Recast the lines of all the items below as a numbered list, omitting blank lines. Leave the pictures out of your answer.

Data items
BEGIN
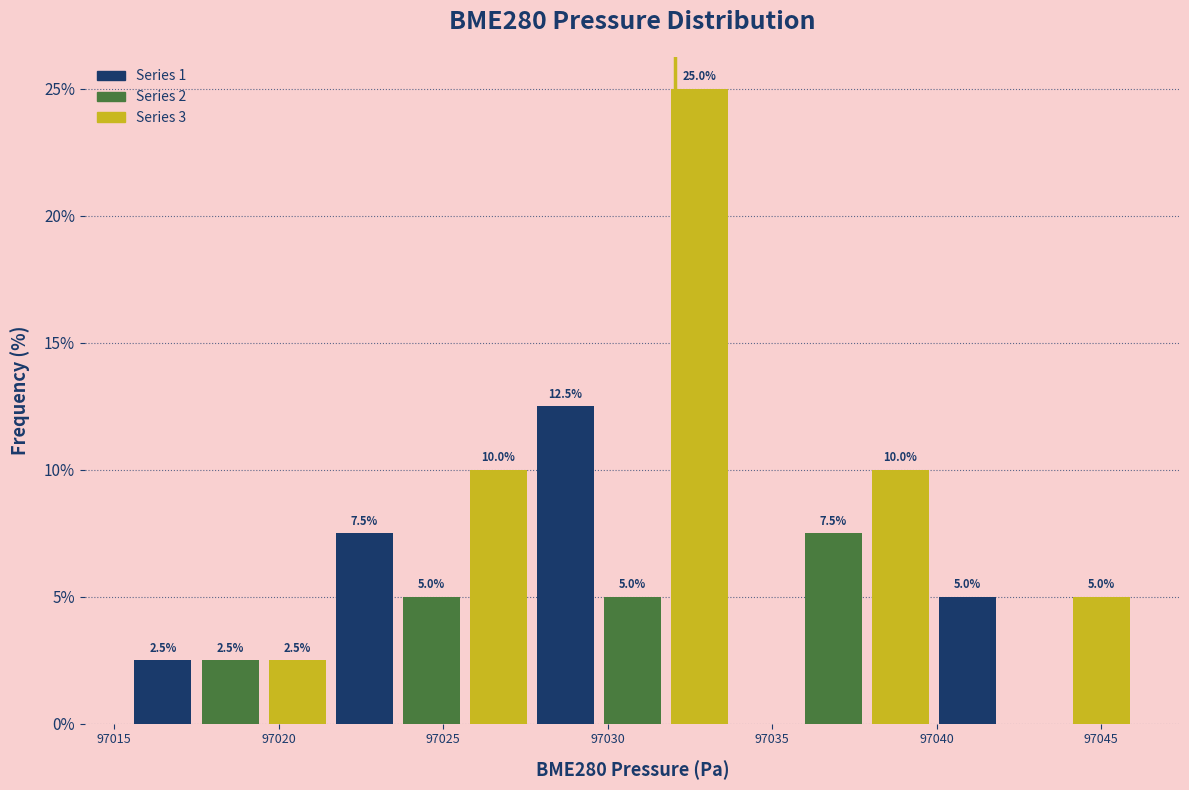

Over which range of the x-axis is the bar tallest?

97032.0 to 97034.0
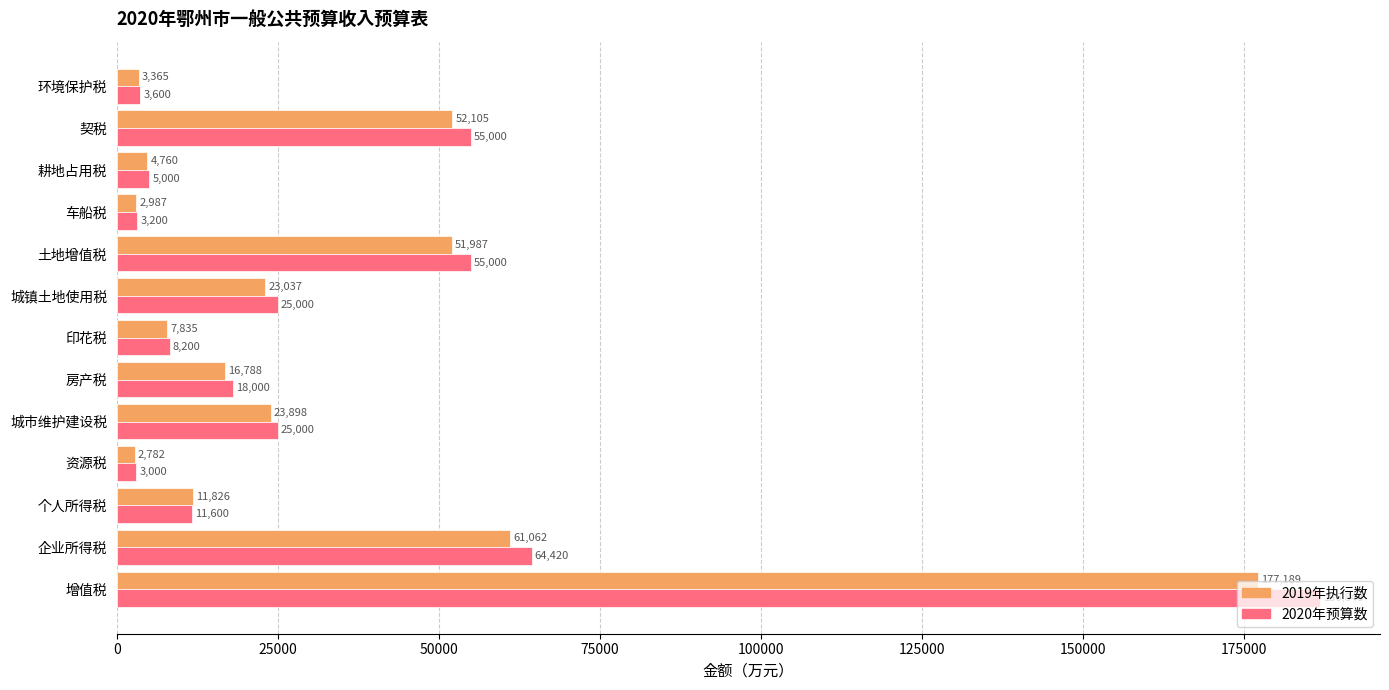

At which label does 2019年执行数 reach its minimum?

资源税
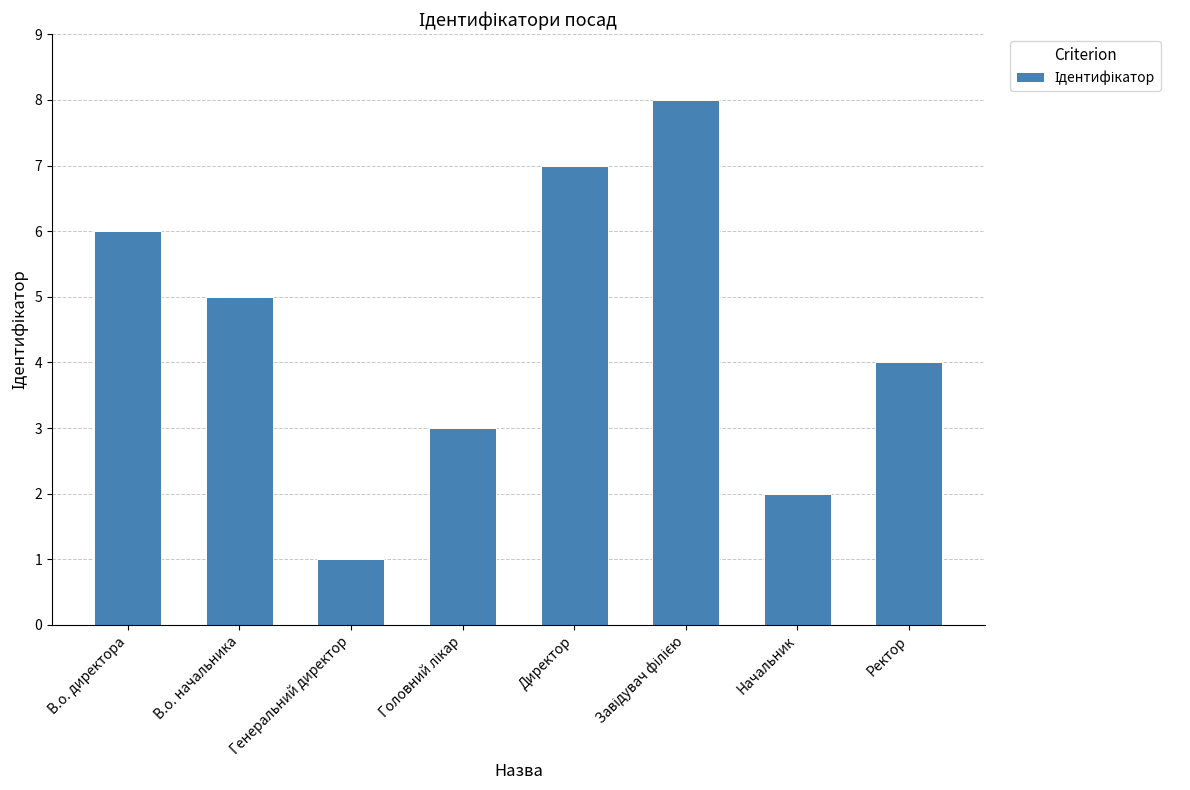

What is the sum of all values?

36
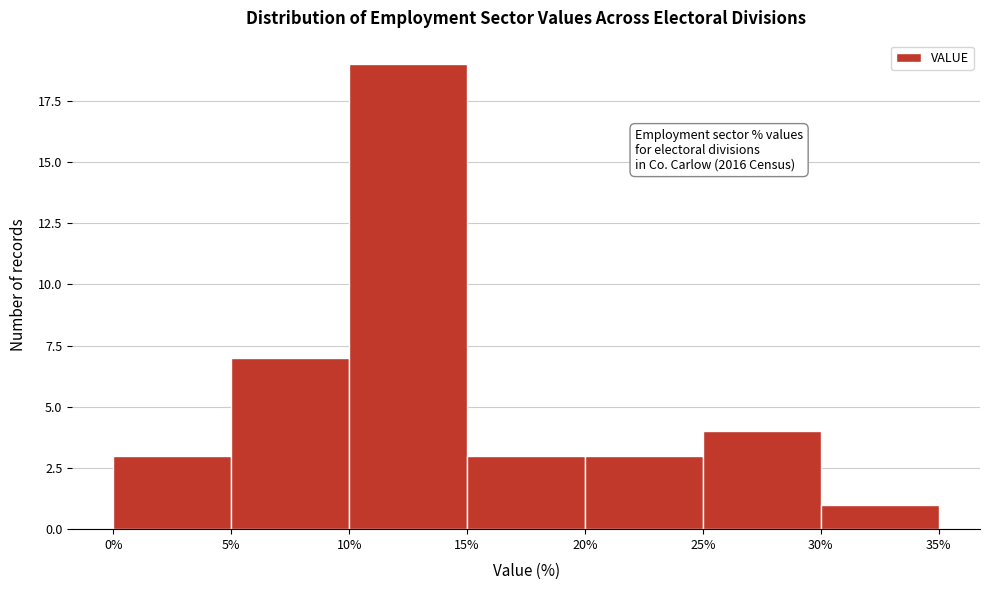

Over which range of the x-axis is the bar tallest?

10% to 15%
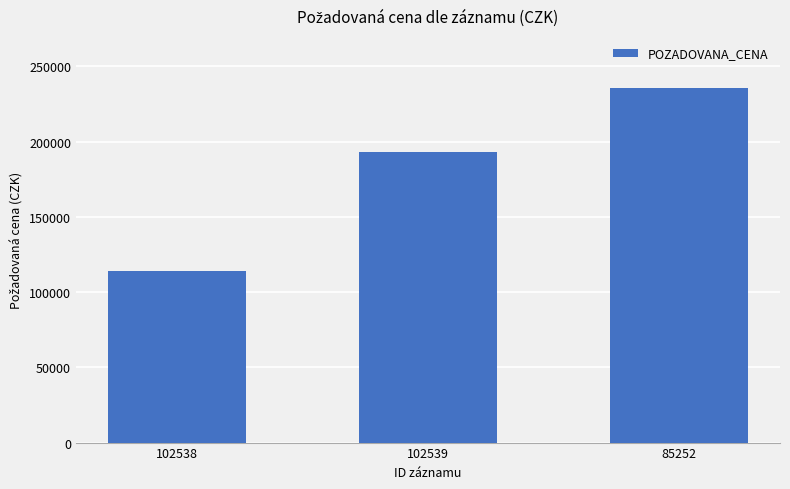

Which category has the highest value across all series?

85252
END
Solution to this exercise:
1. Over which range of the x-axis is the bar tallest?
2. 97032.0 to 97034.0
3. At which label does 2019年执行数 reach its minimum?
4. 资源税
5. What is the sum of all values?
6. 36
7. Over which range of the x-axis is the bar tallest?
8. 10% to 15%
9. Which category has the highest value across all series?
10. 85252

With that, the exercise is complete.